Ita, Altavilla: “Ora seconda fase, traguardo privatizzazione”

“La compagnia aerea è attraente agli occhi degli investitori”. Lo sostiene Alfredo Altavilla, presidente esecutivo di Ita Airways. In un’intervista al Corriere della Sera, Altavilla afferma come Ita sia “entrata nella seconda fase, che ha come traguardo la privatizzazione”. Nonostante la partenza sia avvenuta nel momento di massimo impatto della nuova ondata Covid, “le massicce azioni sui costi e sulle efficienze hanno permesso alla compagnia di centrare i target economici e di migliorare quelli finanziari del 2021”. Altavilla cita alcuni traguardi raggiunti e altri da raggiungere nel breve termine. “Con il 96,9 per cento di puntualità e il 99,9 per cento di regolarità – sottolinea – siamo al primo posto delle rispettive classifiche internazionali grazie al lavoro della squadra operativa diretta dal dottor Fabio Lazzerini (amministratore delegato di Ita, ndr)”.

____________________

- _Con le informazioni_
a) Elenca tutte le frasi tra virgolette presenti nel corpo dell'articolo su Ita Airways, escluso il titolo.
b) Prosegui l'articolo su Ita Airways a partire dalla sua ultima frase.

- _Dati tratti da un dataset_
____________________

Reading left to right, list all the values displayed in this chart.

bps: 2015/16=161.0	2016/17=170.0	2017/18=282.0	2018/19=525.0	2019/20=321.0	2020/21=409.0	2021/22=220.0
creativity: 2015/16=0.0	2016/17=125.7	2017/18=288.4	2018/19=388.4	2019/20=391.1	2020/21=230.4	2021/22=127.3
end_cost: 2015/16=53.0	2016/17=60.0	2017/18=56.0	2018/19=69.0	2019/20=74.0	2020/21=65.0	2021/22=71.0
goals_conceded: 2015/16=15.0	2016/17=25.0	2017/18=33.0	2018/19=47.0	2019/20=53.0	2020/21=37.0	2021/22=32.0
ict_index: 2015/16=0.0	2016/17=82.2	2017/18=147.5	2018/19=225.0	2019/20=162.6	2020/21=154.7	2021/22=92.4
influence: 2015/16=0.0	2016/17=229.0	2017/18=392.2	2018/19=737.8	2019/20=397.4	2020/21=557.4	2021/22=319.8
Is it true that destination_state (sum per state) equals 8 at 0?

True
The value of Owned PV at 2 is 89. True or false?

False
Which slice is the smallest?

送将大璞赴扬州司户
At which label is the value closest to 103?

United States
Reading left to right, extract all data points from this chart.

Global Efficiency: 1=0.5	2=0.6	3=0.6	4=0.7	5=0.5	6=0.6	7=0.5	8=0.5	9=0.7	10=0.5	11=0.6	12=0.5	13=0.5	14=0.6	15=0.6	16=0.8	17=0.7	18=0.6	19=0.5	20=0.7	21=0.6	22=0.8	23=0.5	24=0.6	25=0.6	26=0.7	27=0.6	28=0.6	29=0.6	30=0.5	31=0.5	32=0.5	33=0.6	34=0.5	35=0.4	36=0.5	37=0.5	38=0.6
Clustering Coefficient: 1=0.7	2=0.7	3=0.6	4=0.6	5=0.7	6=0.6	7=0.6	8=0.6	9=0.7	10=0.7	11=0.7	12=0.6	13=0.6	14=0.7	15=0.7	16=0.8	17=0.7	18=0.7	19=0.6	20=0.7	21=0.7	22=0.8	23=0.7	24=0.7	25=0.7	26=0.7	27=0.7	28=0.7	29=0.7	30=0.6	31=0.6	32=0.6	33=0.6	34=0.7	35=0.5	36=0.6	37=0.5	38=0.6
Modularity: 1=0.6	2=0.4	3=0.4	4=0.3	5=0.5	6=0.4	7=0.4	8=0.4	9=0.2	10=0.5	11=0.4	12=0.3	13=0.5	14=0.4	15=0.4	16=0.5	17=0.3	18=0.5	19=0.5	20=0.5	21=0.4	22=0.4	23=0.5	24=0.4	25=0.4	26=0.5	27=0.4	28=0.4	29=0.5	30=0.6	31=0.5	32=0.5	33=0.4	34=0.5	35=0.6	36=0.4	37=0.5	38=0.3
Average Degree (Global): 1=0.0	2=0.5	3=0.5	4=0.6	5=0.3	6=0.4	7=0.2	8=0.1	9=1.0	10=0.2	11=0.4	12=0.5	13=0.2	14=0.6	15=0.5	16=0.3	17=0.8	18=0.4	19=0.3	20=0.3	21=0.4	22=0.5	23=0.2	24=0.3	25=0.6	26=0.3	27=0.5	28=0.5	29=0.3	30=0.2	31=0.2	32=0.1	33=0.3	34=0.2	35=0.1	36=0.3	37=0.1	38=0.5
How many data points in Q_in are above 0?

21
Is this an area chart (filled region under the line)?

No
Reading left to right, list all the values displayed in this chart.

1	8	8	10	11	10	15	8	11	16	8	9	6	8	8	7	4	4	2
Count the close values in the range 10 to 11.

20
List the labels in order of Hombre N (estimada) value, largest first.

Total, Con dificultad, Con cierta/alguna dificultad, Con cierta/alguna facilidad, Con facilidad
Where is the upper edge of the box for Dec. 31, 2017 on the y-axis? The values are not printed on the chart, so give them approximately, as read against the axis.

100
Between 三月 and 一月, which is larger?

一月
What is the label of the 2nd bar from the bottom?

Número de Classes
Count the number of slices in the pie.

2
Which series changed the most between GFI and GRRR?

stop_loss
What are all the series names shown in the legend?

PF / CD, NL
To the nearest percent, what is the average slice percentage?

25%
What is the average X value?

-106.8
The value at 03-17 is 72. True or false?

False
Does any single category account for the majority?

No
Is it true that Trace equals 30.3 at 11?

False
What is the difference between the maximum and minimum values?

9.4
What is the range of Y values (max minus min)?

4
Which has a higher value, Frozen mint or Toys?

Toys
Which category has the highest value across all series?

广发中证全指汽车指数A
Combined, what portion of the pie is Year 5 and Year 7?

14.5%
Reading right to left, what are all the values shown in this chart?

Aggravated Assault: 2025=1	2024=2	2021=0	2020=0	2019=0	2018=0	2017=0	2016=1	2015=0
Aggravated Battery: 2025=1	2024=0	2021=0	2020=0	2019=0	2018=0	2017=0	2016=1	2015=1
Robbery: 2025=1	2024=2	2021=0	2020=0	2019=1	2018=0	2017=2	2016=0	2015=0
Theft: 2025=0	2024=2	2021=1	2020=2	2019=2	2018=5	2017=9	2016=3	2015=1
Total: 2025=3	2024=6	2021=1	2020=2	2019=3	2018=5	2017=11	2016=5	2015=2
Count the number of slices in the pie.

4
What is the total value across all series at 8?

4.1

____________________

- _Risposte alle consegne_
a)
1. "La compagnia aerea è attraente agli occhi degli investitori"
2. "entrata nella seconda fase, che ha come traguardo la privatizzazione"
3. "le massicce azioni sui costi e sulle efficienze hanno permesso alla compagnia di centrare i target economici e di migliorare quelli finanziari del 2021"
4. "Con il 96,9 per cento di puntualità e il 99,9 per cento di regolarità – sottolinea – siamo al primo posto delle rispettive classifiche internazionali grazie al lavoro della squadra operativa diretta dal dottor Fabio Lazzerini (amministratore delegato di Ita, ndr)"

b)
Per Altavilla, “prosegue l’espansione della flotta che prevede di inserire 24 aeromobili nel 2022 e lo sviluppo del network con l’aggiunta di 64 destinazioni per la stagione estiva 2022. Nell’ultimo consiglio è stata approvata l’introduzione di 4 nuovi Airbus 220, il più innovativo ed il più ecologico aereo per il trasporto regionale”. Il presidente esecutivo di Ita rivendica numerosi risultati. “Aver reso la compagnia snella, flessibile e competitiva come costi e averla dotata di un innovativo contratto nazionale di lavoro ci ha reso attraenti agli occhi di investitori del calibro di Msc, Lufthansa, Indigo, Certares e altri se ne potrebbero ancora aggiungere nelle more del processo”.

Altavilla concorda totalmente con il ministro dell’Economia Daniele Franco quando sostiene che il processo di privatizzazione di Ita Airways non sia “semplicemente un’asta al miglior offerente. Piuttosto, la ricerca di una partnership strategica che sia conforme a questi criteri: la dimensione industriale – quindi si mira ad una compagnia solida e redditizia – le prospettive di crescita attraverso l’accesso ai mercati strategici e alle rotte di lungo raggio che sono le più profittevoli, tutto questo garantendo non solo la tutela dell’occupazione attuale ma anche il suo sviluppo”.